The knowingness of the harmonica is explained in the next of Ryan’s interconnected stories, in which the Irish-American Mike is taught to play the harmonica by the African-American Mr. Potter.  When Mr. Potter first plays, Mike is fascinated and asks him about the sound he gets the harmonica to make.  Mr. Potter explains, “blues music is about all the trials and tribulations people got in their hearts from living. . . . Blues is a song begging for its life” (293).  Mike has not done anything wrong by becoming an orphan, but he is aware of the injustice that keeps food out of his and other children’s mouths in the orphanage—so he too can play the innocent/not-innocent blues on the harmonica.  Similarly, the next owner of the harmonica, Ivy Lopez, is innocent of wrongdoing but is still sent to a crumbling and understocked school because of her Mexican heritage.  This not only allows her to play the blues, but to understand the injustice done to another: she exposes the wrong treatment and suspicion of Japanese-Americans who have been interned.

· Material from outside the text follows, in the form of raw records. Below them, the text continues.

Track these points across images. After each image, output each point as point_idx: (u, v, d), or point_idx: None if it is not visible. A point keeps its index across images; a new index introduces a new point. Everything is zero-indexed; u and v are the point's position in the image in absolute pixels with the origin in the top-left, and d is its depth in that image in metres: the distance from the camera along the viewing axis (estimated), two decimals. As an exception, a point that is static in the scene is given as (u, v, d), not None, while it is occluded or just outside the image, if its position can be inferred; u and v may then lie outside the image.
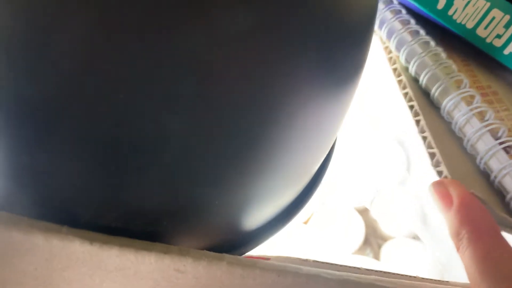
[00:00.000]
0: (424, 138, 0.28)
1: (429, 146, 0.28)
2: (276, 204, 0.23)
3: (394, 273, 0.29)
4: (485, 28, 0.31)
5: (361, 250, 0.45)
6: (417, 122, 0.29)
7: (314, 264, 0.28)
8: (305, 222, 0.46)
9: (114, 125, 0.14)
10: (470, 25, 0.31)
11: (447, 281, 0.27)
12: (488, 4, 0.30)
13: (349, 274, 0.20)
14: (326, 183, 0.48)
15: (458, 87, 0.30)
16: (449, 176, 0.26)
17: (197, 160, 0.16)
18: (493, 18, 0.31)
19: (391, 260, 0.43)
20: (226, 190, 0.18)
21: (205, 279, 0.18)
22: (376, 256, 0.45)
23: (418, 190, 0.45)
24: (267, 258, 0.28)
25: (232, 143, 0.16)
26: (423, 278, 0.28)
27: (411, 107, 0.30)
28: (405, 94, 0.30)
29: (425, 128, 0.28)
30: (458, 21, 0.31)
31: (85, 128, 0.14)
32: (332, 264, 0.29)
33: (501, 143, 0.26)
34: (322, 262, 0.28)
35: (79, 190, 0.16)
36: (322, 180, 0.28)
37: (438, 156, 0.27)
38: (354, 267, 0.29)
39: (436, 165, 0.27)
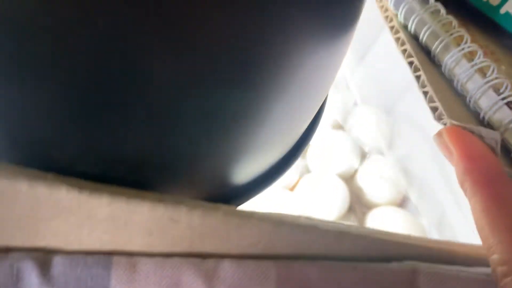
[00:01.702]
0: (425, 93, 0.27)
1: (430, 100, 0.27)
2: (265, 159, 0.22)
3: (386, 232, 0.29)
4: (482, -15, 0.30)
5: (346, 217, 0.45)
6: (417, 77, 0.28)
7: (307, 221, 0.28)
8: (291, 189, 0.45)
9: (91, 58, 0.13)
10: (466, -19, 0.30)
11: (442, 240, 0.27)
12: (486, -42, 0.30)
13: (347, 225, 0.20)
14: (313, 149, 0.48)
15: (459, 44, 0.29)
16: (454, 122, 0.25)
17: (183, 106, 0.15)
18: (491, -26, 0.30)
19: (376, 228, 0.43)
20: (213, 140, 0.17)
21: (200, 228, 0.17)
22: (361, 224, 0.45)
23: (407, 152, 0.45)
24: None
25: (220, 91, 0.15)
26: (416, 237, 0.28)
27: (411, 63, 0.29)
28: (404, 51, 0.29)
29: (426, 82, 0.27)
30: (454, -23, 0.30)
31: (59, 59, 0.13)
32: (325, 221, 0.28)
33: (503, 98, 0.26)
34: (315, 219, 0.28)
35: (52, 130, 0.15)
36: (311, 138, 0.28)
37: (441, 109, 0.26)
38: (347, 225, 0.28)
39: (439, 118, 0.26)
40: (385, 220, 0.43)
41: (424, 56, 0.30)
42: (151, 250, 0.17)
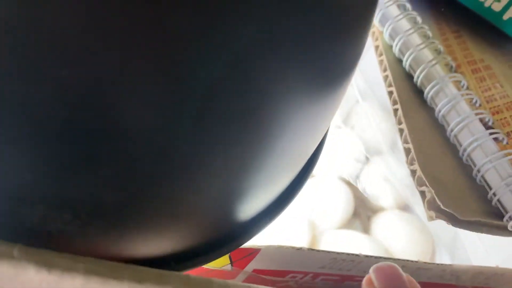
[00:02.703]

Bernstein’s article ends with a slightly mixed message, arguing that all children should be seen as innocent but also that innocence should not be the focus—rather we should look at whether children are being treated justly.  I think most children should be seen as innocent of wrong-doing, because most children are; however, I don’t think any children—Black, white, Latina, Asian, any children—should be the unknowing kind of innocent.  We should not only ensure that children are being treated justly, we should teach them how to fight for justice for themselves and others.  Because only when everyone is working for justice will we ever achieve it.